NEW YORK (Reuters) - The roll-out of a new program to limit wild price swings in publicly traded securities triggered dozens of trading halts on Monday as highly illiquid names were phased into the program.
By the session’s end, 48 exchange-traded products (ETPs) had been halted or paused on NYSE Arca, a unit of exchange operator NYSE Euronext, according to trading information provided by exchange operator Nasdaq OMX Group Inc.
Seven other securities were halted on Nasdaq.
About 570 securities were rolled out on NYSE Arca as part of the second phase of the “Limit UP, Limit Down” program, which was approved by the Securities and Exchange Commission last year.
A trading halt is triggered if a price rises or falls more than 5 percent over a five-minute span for the most heavily traded shares, composed mostly of securities with a market cap of about $1.8 billion or greater.

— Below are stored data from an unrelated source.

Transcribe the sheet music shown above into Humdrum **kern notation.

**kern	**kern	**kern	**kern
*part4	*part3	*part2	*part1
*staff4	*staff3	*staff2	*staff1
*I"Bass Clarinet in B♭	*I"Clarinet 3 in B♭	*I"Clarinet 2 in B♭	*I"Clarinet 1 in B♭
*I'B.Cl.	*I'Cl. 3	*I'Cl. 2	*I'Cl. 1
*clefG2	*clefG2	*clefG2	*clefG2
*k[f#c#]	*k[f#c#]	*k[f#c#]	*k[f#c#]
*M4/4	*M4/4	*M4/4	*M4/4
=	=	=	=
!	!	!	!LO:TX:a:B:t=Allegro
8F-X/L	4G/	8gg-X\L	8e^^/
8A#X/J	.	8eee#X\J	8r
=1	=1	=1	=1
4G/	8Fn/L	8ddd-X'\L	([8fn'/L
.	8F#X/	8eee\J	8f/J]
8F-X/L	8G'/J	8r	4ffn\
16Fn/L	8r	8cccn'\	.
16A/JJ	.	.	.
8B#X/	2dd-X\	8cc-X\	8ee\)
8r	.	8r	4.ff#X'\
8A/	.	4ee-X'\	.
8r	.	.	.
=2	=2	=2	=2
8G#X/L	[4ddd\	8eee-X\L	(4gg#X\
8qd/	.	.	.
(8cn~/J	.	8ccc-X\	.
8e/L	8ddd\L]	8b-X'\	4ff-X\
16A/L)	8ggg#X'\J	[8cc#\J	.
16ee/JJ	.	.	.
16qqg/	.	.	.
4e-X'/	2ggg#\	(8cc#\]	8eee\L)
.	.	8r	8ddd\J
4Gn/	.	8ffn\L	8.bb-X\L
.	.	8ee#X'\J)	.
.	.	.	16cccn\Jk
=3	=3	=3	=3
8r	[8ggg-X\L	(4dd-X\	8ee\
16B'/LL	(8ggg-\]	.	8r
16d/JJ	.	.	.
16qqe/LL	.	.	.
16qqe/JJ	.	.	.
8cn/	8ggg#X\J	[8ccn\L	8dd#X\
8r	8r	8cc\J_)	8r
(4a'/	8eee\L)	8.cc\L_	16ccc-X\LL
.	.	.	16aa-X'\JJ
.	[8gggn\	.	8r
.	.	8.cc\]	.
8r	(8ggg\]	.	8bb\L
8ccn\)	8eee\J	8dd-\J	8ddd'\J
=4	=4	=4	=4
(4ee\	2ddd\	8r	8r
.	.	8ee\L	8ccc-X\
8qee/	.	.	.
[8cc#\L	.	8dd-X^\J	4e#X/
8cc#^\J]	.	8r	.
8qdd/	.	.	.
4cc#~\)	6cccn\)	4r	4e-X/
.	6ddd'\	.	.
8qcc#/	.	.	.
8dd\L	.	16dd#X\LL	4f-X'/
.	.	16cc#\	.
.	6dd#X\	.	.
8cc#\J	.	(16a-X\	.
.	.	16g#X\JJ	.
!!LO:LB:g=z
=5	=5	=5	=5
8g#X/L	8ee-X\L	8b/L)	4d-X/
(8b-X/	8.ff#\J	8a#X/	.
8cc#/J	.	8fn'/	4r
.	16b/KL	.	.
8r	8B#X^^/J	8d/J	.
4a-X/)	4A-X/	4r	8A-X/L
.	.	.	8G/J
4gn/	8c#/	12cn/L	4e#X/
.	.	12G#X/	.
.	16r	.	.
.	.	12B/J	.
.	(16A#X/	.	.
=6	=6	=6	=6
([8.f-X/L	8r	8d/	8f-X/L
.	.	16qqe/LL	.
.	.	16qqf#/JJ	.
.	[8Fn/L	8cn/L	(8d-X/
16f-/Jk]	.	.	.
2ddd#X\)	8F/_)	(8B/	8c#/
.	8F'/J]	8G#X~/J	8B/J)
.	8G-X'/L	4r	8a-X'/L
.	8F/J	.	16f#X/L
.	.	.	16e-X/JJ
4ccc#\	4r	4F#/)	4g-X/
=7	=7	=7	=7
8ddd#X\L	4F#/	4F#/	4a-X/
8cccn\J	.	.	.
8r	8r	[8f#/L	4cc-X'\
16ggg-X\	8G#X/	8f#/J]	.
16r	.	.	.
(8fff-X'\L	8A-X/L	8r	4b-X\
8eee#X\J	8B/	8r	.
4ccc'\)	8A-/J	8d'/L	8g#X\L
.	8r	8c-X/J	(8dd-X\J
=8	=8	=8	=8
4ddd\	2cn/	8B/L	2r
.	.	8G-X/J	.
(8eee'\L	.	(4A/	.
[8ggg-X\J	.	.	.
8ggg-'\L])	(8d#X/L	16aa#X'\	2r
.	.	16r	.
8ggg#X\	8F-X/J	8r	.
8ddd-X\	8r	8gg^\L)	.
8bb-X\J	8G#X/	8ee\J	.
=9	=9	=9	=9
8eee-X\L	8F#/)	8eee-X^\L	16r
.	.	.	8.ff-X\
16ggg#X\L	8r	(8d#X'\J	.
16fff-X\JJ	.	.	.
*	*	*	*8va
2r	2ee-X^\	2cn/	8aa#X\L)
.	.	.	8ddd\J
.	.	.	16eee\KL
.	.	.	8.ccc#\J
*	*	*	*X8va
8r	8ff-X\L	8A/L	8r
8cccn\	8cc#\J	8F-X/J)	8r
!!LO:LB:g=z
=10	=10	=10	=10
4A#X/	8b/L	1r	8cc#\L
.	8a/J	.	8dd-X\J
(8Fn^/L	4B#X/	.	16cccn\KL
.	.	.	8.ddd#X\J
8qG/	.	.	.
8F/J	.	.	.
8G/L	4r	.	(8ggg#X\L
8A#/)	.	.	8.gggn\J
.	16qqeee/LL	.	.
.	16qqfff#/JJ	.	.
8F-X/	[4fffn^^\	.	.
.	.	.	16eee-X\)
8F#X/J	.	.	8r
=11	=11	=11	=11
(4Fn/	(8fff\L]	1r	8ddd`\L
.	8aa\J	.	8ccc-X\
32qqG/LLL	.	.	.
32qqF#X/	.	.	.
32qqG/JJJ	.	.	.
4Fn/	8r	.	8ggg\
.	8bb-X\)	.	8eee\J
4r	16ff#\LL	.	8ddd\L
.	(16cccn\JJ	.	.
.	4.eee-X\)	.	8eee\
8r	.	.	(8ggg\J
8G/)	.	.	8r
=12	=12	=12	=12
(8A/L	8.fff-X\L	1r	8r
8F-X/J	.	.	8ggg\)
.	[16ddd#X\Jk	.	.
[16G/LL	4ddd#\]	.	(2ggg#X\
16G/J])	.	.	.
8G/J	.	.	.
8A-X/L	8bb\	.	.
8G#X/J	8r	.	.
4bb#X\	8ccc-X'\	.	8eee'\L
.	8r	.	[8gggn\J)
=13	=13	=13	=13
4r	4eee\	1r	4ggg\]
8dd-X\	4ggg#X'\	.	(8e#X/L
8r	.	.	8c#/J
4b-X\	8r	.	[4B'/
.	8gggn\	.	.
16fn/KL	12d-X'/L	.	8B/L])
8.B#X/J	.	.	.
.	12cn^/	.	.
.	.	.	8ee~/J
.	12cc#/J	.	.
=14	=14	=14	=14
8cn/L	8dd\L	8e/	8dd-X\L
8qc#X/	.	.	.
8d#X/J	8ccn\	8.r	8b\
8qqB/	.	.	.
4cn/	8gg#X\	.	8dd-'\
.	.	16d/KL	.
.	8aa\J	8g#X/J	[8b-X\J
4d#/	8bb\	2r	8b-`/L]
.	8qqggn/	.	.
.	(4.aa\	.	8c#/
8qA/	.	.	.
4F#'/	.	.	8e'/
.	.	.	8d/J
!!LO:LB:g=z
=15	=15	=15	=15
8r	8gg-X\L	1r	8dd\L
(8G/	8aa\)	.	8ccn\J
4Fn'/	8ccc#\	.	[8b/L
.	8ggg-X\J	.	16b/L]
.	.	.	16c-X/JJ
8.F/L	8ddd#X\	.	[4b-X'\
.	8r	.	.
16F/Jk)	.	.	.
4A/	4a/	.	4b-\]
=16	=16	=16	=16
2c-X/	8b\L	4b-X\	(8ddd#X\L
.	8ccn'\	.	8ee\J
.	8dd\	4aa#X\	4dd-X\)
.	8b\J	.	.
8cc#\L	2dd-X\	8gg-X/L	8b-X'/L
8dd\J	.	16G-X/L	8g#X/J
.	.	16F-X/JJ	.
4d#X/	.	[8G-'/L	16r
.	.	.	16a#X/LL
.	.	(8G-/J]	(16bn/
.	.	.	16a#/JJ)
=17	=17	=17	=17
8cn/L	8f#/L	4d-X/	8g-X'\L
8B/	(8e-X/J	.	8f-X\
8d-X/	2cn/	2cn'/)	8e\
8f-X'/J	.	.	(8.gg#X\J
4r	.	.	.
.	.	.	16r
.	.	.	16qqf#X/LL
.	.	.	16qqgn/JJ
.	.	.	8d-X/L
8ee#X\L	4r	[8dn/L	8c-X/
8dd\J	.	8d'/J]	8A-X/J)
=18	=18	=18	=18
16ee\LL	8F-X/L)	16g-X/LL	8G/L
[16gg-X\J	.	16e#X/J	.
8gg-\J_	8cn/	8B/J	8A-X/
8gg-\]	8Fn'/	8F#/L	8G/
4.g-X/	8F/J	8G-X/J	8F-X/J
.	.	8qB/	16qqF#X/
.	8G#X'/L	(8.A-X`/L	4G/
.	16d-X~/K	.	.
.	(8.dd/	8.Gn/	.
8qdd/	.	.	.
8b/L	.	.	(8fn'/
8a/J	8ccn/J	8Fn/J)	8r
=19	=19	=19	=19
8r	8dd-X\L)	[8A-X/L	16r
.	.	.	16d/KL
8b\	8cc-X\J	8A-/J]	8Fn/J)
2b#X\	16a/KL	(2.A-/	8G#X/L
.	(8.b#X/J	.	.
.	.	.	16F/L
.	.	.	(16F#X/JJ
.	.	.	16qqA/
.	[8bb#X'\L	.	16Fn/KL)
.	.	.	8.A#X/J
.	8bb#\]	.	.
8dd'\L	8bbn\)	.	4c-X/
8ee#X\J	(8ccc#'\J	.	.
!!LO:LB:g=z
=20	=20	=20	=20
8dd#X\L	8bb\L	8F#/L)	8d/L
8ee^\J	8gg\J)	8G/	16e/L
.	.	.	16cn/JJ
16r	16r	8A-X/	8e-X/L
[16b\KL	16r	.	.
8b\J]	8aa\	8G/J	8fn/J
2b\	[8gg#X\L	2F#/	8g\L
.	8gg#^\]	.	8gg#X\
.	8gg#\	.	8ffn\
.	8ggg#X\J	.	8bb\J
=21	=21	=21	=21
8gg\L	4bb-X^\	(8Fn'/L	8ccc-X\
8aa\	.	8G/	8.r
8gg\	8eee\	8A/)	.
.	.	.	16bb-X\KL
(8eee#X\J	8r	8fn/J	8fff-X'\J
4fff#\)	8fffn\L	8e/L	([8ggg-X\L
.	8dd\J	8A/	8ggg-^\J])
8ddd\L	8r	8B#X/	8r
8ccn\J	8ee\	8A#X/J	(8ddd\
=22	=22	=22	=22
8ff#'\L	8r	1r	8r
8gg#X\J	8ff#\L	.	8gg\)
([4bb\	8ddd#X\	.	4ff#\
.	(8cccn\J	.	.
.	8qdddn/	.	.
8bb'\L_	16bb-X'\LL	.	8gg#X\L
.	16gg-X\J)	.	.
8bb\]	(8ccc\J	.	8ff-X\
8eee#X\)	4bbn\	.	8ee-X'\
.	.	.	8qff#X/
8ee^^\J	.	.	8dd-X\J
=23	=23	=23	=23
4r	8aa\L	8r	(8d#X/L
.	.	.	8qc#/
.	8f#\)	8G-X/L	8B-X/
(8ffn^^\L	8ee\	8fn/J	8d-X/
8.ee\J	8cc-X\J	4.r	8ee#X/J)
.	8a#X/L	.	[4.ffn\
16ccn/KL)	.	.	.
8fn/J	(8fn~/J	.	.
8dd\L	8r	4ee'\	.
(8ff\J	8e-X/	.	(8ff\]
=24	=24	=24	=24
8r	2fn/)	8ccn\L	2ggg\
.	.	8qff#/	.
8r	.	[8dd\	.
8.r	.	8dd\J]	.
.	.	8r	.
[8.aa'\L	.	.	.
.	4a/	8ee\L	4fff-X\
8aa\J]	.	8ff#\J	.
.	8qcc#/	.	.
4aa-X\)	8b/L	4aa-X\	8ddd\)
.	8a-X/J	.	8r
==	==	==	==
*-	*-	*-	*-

The second phase of the program, with the price band widening to 10 percent to trigger a halt, includes more illiquid stocks, some of which do not trade on many days.
A NYSE Euronext spokeswoman said the new program was in its initial phase of an expanded universe of ETPs. She said the exchange was working within established guidelines and would explore the trading limits with regulators and other exchanges.
NYSE Arca accounts for about 90 percent of ETPs, a reason why so many of the trading halts occurred on its platform.
The SEC declined to comment.
The spread between the bid and offer price of an illiquid ETP can be so wide it will readily trigger a trading halt under the new program, said Dennis Dick, a proprietary trader in Detroit at Las Vegas-based Bright Trading LLC.
“In some cases even a small-sized order could be enough to cause the price band threshold to be exceeded, which would trigger a trading pause,” Dick added.